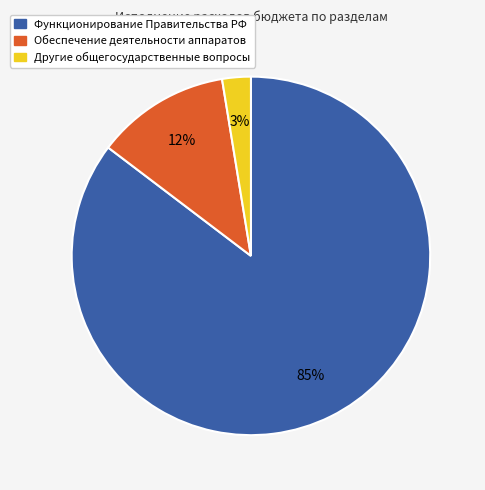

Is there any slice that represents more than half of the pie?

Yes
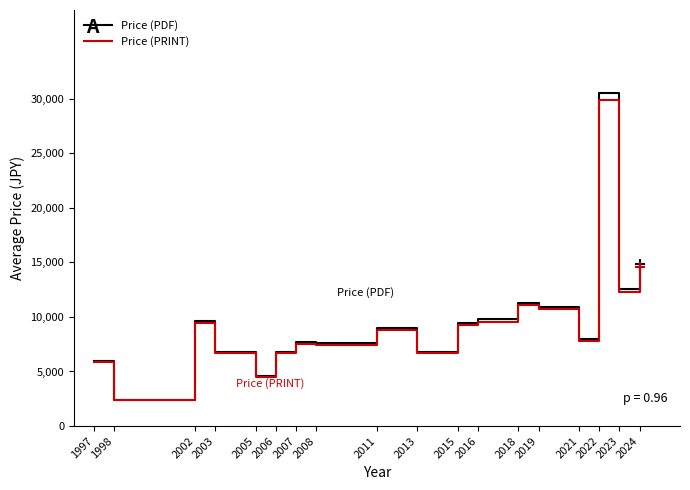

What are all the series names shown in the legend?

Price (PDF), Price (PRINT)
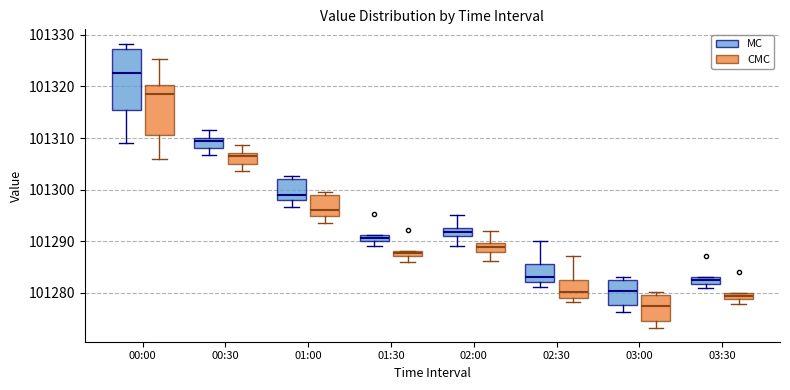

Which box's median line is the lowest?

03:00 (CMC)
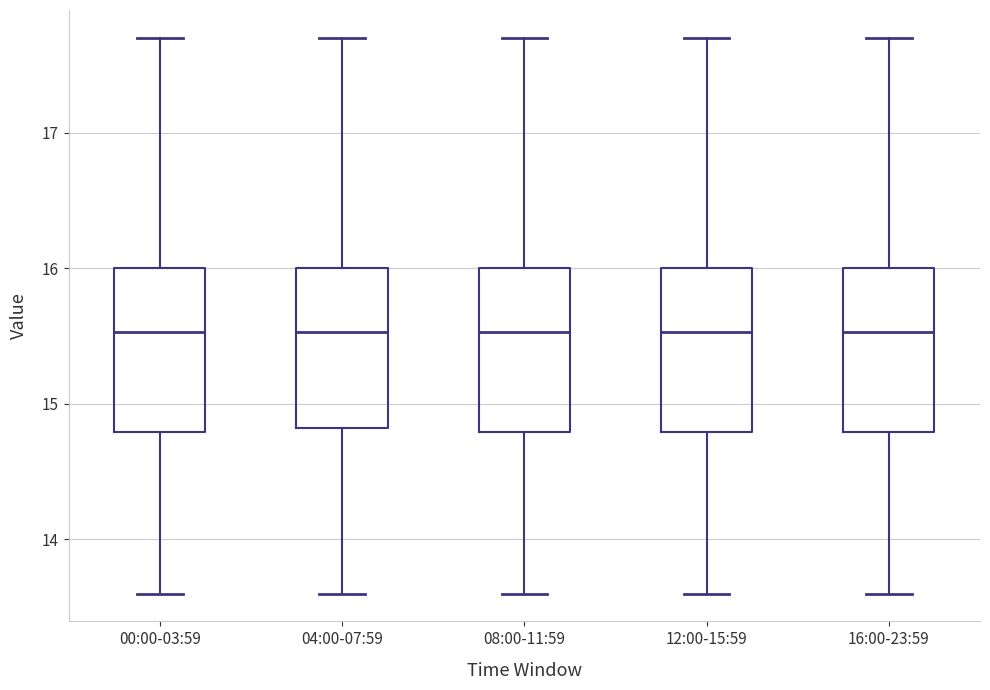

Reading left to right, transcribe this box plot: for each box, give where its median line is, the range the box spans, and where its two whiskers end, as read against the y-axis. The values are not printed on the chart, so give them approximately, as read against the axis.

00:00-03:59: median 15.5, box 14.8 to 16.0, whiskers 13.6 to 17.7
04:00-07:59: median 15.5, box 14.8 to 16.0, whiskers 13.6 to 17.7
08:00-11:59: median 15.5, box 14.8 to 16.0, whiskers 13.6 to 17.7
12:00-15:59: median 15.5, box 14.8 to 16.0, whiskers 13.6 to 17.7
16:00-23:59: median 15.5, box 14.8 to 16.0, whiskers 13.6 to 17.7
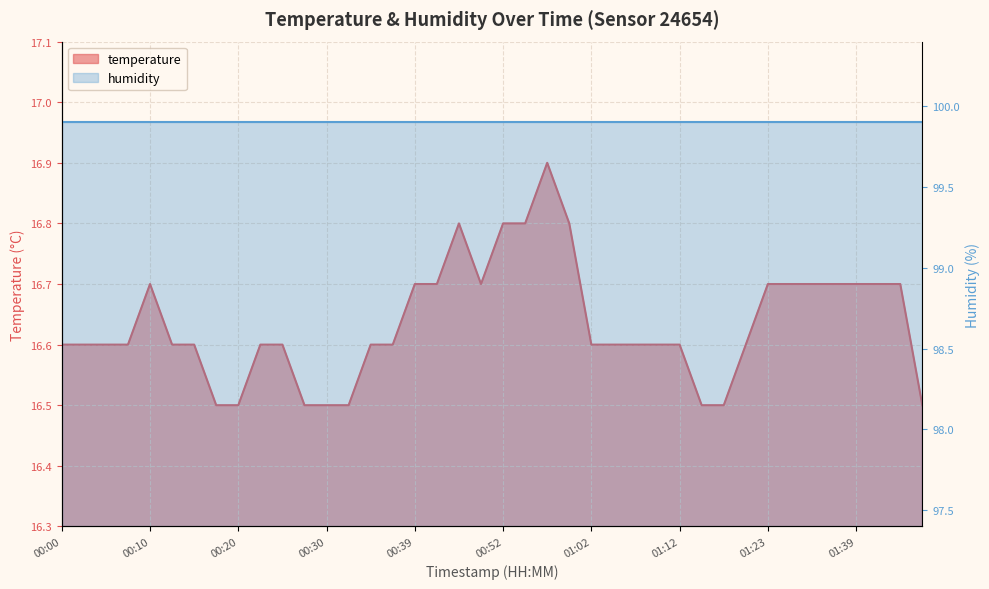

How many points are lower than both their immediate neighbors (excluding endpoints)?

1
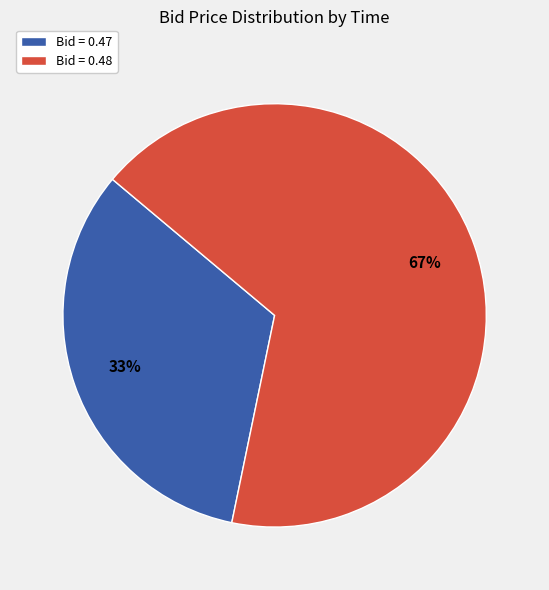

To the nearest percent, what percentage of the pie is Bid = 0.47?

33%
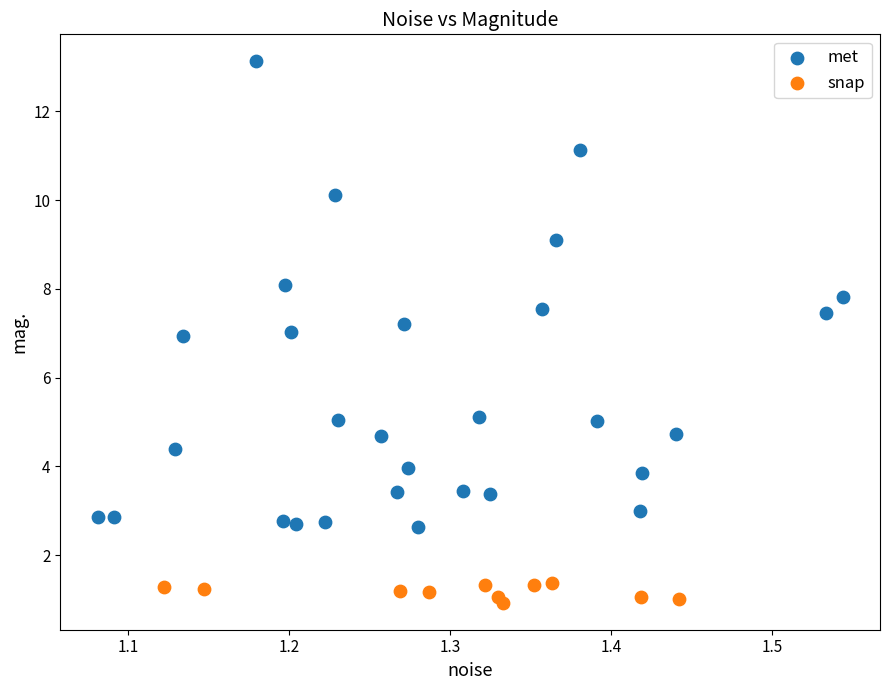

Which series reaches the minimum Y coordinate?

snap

#### [GOAL OF THE EXERCISE]
Can you reproduce every entry above word for word, leaving out the pictures?

#### [RESULT OF THE TASK]
Is there any slice that represents more than half of the pie?

Yes

What are all the series names shown in the legend?

Price (PDF), Price (PRINT)

Which box's median line is the lowest?

03:00 (CMC)

Reading left to right, transcribe this box plot: for each box, give where its median line is, the range the box spans, and where its two whiskers end, as read against the y-axis. The values are not printed on the chart, so give them approximately, as read against the axis.

00:00-03:59: median 15.5, box 14.8 to 16.0, whiskers 13.6 to 17.7
04:00-07:59: median 15.5, box 14.8 to 16.0, whiskers 13.6 to 17.7
08:00-11:59: median 15.5, box 14.8 to 16.0, whiskers 13.6 to 17.7
12:00-15:59: median 15.5, box 14.8 to 16.0, whiskers 13.6 to 17.7
16:00-23:59: median 15.5, box 14.8 to 16.0, whiskers 13.6 to 17.7

How many points are lower than both their immediate neighbors (excluding endpoints)?

1

To the nearest percent, what percentage of the pie is Bid = 0.47?

33%

Which series reaches the minimum Y coordinate?

snap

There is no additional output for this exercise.